The ASO dancers performed next. There was plenty of dancing throughout the night: models, hosts and even members of the audience danced on stage, but the ASO dancers blew them out of the water. Audience members got up out of their seats to better see the dancers or to dance along with the music that the ASO dancers moved so expertly to.

The second to last scene was The Grunge Project. Although the clothes in this collection, featuring lots of loose tops and metallic fabrics, were designed well, they were not presented well. The lights were set low and the stage was dim during this scene, which may have been an attempt at the club-like atmosphere this designer’s clothes seemed to be inspired by or meant for, but this made it difficult to see the clothes in detail.

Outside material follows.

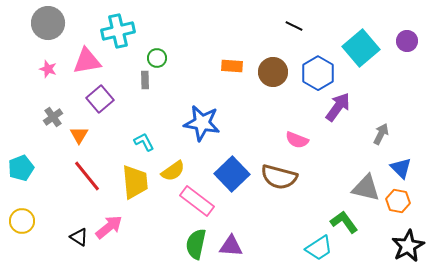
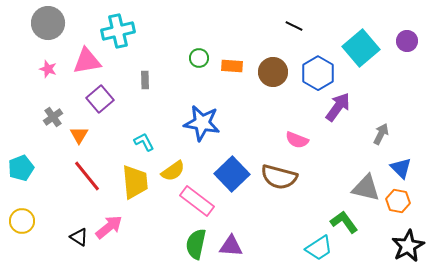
green circle: moved 42 px right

The last scene, The Royal Try, was the most casual collection. It mainly consisted of long-sleeve T-shirts, hoodies, sweaters and hats all featuring the same graphic, possibly an attempt at a clothing line that would have immediate brand recognition. The colors of the later pieces of the collection that were a little less casual were fun, happy and fit well with the coming spring atmosphere.

The last scene finished at 10:30 p.m., a half hour past the planned end time of the show. By the time the judges finished their deliberations and announced the winners, half the audience had left.

The winning designers were, in order of last to first, Desire by Denise, The Grunge Project and Je Suis Design.

Alawoya, who was chosen as a host because of her previous involvement with ASO’s e-board, said she thought the show went well for a first-time event.

“I know it started late, which you know, could have definitely been avoided,” Alawoya said. “I think it definitely could have been more organized. But for the first time, it went really well. The designers all were great. And there was a lot of great audience interaction.”

Regardless of the few minor setbacks, ASO’s first fashion show accomplished what Alawoya said at the beginning they set out to do: bring Africa back to Oswego.

“I think ASO is doing a great job,” Alawoya said. “This is our 10th year on campus and I think it’s inspiring to see an organization actually growing. I hope to see it get bigger and better.”